Religion, Science, Intuition, Analytical Mind; Dangerous Conflations

Science emerged in a time when superstition led to attributing causes to unrelated things and religion was abused to promote suppression/oppression of ideas. Whenever people organize, organization can magnify our undesirable tendencies; religion and science are no exceptions. No institution is immune from human failings.
Religion suppressed plenty of good scientific ideas and even tortured and killed people in the process. It is right to not want to repeat such grievous mistakes, but in so striving we may swing too far in the opposite direction, lumping good ideas in with the bad. If religion and superstition caused so much trouble, best to avoid anything that even resembles such things: spirituality and intuition become guilty by association. What starts as avoidance of ideas turns in to condemnation and ridicule of them. Suppression/oppression of ideas continues, just pointed in a different direction.

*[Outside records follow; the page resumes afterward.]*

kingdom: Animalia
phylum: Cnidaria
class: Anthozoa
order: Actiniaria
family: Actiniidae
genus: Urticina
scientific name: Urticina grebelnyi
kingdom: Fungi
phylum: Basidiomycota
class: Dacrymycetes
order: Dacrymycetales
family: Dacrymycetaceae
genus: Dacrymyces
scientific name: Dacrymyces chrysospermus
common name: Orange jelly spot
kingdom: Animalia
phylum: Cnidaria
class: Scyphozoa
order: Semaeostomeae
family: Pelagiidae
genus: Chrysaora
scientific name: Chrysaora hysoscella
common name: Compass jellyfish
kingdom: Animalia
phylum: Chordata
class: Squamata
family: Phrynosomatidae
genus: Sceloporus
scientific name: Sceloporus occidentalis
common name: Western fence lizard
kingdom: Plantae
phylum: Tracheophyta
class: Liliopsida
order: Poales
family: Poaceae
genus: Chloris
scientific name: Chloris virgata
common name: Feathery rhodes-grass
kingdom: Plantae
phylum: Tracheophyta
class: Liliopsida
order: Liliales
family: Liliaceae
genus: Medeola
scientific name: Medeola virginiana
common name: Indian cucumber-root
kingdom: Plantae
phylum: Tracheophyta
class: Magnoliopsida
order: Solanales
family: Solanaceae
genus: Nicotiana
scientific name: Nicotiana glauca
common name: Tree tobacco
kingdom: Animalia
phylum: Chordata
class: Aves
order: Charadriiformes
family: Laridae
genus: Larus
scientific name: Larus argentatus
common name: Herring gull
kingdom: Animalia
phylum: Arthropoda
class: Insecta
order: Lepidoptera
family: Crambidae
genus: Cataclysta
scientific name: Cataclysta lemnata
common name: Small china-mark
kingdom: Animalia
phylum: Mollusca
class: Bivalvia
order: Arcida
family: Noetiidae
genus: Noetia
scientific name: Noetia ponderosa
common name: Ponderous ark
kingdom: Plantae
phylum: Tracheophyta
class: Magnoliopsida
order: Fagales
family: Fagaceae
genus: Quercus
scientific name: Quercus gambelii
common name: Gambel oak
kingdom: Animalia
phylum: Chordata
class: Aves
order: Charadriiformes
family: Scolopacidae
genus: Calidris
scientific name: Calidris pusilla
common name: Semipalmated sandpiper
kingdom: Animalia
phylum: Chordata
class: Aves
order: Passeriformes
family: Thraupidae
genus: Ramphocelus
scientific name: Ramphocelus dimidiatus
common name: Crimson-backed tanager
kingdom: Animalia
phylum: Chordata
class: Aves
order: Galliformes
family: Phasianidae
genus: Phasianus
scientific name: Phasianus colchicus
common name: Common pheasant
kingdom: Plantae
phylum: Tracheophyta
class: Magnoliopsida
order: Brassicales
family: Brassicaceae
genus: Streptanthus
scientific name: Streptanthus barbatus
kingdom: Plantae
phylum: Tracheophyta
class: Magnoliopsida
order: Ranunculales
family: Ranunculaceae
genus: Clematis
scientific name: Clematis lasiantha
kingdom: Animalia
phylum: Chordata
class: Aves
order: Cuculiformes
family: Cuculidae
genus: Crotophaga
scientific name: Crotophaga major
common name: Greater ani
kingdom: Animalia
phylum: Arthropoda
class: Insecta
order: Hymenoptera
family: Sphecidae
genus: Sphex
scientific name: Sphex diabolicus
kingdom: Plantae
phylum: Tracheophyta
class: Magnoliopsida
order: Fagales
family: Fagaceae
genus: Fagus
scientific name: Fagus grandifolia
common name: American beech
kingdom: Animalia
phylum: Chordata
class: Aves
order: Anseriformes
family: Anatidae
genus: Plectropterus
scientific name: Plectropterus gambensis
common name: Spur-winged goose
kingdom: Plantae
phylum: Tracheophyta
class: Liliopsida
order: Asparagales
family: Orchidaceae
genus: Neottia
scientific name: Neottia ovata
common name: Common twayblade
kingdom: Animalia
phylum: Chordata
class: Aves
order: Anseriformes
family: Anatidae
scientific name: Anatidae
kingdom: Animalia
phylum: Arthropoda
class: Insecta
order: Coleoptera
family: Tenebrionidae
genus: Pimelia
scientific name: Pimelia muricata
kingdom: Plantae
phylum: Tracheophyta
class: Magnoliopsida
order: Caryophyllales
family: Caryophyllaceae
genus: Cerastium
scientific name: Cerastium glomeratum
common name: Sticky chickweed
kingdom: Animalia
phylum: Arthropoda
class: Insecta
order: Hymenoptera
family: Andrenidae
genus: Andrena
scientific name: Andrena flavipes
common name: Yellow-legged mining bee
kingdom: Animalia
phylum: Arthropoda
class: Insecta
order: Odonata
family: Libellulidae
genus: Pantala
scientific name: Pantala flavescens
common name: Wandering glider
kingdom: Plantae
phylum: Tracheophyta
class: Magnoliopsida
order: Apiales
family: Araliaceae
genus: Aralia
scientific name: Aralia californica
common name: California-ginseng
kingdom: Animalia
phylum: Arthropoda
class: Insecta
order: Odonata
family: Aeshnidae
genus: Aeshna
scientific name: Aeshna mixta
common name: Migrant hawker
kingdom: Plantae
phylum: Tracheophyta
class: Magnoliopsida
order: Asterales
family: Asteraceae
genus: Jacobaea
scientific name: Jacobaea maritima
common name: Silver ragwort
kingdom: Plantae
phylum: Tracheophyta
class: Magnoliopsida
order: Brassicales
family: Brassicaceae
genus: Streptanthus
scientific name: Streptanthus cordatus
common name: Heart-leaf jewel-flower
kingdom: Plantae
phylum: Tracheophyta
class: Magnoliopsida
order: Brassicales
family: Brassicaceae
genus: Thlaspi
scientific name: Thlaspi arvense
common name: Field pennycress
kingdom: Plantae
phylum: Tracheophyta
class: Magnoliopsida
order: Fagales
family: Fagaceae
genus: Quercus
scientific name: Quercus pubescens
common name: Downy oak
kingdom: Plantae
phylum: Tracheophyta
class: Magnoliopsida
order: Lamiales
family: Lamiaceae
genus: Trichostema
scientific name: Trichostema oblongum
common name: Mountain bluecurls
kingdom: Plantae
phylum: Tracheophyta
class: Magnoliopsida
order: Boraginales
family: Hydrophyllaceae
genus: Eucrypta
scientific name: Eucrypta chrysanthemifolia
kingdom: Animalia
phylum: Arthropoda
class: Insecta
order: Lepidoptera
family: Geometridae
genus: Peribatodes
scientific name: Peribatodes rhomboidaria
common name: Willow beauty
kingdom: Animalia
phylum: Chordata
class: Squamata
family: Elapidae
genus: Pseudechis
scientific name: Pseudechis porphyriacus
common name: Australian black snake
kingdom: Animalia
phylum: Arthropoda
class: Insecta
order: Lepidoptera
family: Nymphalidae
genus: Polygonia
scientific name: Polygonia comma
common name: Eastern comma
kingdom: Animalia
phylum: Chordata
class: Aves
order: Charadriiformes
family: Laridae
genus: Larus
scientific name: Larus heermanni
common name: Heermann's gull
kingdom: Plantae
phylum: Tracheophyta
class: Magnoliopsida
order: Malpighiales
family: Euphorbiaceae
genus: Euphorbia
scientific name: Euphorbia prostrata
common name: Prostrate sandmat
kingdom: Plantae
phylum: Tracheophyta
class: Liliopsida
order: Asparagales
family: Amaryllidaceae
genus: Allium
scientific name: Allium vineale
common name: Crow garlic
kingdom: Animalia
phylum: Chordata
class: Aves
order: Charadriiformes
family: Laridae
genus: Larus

If intuition is shunned in the name of science, then those who value intuition might feel inclined to find something ‘scientific’ to shun— skepticism and analytic mind go on the chopping block; intuition gets elevated to kingly status. Backlashes beget backlashes; the cycle of suppression continues.
People love simple answers, absolutes, and they love having enemies. Like that last sentence? The sentence itself touts absolutes, pushing a simple answer (that we are incapable of being comfortable with complexity), and making an enemy (of our desire for simplicity). It is too pat.  A world full of nuance robs us of our desire to peg others as unequivocally wrong, and therefore us as unequivocally right. Reality is complex.
Intuition is an important mode of perception; but it is no panacea— just as noses are terrible at sight, intuition is no good at math; but math is not what intuition is for. Skepticism helps us refine our own notions and throw out the ones that don’t work. Analytic mind has enabled us to live longer, more comfortably, and get to the moon.
Each of these modes of thought can also be abused; analytic mind builds more efficient ways of killing, skepticism can be a crutch to avoid uncomfortable ideas, and intuition can lead to navel gazing. These modes of thought are not the problem; the problem is our tendency to abuse them to support our own belief systems.